• _Exercise_
Return exactly the listing's lines, from its first line to the line holding "在 Java 中查找元素工具方法", ends included.

-------- Records

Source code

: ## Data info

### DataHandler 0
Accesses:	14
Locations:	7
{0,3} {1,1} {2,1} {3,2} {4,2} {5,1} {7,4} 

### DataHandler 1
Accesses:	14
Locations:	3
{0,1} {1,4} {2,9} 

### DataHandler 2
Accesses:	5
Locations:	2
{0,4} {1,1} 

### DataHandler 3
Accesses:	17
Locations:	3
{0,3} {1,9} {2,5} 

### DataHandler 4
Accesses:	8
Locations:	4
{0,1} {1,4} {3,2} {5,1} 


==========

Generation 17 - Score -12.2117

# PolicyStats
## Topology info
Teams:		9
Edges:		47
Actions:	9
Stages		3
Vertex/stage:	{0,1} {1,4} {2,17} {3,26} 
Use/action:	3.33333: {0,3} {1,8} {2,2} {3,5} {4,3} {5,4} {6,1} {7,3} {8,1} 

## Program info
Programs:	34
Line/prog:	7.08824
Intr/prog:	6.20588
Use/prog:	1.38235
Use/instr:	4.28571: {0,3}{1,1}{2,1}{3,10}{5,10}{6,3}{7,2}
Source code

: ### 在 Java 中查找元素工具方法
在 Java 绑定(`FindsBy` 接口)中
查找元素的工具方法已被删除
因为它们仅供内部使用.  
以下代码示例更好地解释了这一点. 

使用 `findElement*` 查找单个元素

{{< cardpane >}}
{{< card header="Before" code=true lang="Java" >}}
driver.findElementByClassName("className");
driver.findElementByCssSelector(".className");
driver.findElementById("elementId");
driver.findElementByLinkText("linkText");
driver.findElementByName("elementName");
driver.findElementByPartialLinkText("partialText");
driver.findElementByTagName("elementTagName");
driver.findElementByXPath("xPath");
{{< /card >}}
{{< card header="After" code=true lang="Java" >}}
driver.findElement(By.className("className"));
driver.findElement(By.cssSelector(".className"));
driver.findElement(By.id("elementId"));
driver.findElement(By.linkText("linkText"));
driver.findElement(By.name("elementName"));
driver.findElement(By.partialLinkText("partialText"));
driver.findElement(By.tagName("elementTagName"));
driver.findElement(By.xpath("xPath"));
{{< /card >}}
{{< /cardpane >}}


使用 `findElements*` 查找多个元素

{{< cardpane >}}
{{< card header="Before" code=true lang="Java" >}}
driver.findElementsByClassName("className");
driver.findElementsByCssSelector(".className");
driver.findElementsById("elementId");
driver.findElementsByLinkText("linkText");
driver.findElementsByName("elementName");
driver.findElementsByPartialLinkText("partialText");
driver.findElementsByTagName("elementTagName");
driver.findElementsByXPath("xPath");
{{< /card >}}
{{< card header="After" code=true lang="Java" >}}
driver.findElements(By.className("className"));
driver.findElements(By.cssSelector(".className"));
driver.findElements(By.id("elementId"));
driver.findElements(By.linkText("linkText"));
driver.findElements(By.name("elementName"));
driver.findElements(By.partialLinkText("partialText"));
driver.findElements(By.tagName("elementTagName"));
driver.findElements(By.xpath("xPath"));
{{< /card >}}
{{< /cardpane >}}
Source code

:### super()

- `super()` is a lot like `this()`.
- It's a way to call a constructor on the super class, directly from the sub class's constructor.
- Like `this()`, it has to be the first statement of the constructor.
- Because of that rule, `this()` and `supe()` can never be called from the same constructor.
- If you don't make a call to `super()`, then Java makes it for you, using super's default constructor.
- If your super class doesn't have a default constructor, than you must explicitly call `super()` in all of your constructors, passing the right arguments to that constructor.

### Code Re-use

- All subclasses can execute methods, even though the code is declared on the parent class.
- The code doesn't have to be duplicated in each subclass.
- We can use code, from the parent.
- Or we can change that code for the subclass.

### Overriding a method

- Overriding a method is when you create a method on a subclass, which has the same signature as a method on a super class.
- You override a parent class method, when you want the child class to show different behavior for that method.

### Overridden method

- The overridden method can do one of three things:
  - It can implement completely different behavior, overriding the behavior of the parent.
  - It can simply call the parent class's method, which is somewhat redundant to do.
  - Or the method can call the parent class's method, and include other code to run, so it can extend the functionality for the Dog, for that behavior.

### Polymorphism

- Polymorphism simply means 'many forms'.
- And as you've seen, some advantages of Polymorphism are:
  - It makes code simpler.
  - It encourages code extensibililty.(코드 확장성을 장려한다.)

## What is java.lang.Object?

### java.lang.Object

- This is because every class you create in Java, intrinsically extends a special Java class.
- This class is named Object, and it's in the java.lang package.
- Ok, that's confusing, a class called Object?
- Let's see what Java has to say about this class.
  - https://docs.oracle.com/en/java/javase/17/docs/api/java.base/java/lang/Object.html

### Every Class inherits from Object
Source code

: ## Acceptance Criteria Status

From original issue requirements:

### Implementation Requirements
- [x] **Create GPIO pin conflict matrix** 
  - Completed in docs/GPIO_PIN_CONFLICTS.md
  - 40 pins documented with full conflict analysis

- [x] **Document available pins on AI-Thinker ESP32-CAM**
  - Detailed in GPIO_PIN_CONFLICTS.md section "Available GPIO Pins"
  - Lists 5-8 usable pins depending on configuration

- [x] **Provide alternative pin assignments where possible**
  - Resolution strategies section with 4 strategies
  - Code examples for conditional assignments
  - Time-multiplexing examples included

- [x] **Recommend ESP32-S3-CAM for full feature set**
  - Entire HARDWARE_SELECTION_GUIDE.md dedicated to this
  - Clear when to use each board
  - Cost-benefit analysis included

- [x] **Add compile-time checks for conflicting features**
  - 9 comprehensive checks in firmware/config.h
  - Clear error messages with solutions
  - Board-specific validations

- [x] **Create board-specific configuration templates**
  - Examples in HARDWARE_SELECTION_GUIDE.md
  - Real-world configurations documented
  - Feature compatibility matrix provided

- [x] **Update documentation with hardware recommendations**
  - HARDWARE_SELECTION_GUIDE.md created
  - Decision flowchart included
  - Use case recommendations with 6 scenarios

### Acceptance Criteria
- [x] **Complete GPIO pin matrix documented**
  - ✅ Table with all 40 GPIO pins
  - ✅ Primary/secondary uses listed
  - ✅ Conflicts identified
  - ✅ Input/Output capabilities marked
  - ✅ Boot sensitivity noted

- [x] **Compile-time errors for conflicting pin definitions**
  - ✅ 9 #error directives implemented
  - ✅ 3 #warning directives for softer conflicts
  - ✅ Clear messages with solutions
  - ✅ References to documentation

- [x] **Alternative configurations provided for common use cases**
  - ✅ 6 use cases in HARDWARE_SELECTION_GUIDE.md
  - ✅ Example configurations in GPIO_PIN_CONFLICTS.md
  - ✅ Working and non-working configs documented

----------------

• _Reply_
Source code

: ## Data info

### DataHandler 0
Accesses:	14
Locations:	7
{0,3} {1,1} {2,1} {3,2} {4,2} {5,1} {7,4} 

### DataHandler 1
Accesses:	14
Locations:	3
{0,1} {1,4} {2,9} 

### DataHandler 2
Accesses:	5
Locations:	2
{0,4} {1,1} 

### DataHandler 3
Accesses:	17
Locations:	3
{0,3} {1,9} {2,5} 

### DataHandler 4
Accesses:	8
Locations:	4
{0,1} {1,4} {3,2} {5,1} 


==========

Generation 17 - Score -12.2117

# PolicyStats
## Topology info
Teams:		9
Edges:		47
Actions:	9
Stages		3
Vertex/stage:	{0,1} {1,4} {2,17} {3,26} 
Use/action:	3.33333: {0,3} {1,8} {2,2} {3,5} {4,3} {5,4} {6,1} {7,3} {8,1} 

## Program info
Programs:	34
Line/prog:	7.08824
Intr/prog:	6.20588
Use/prog:	1.38235
Use/instr:	4.28571: {0,3}{1,1}{2,1}{3,10}{5,10}{6,3}{7,2}
Source code

: ### 在 Java 中查找元素工具方法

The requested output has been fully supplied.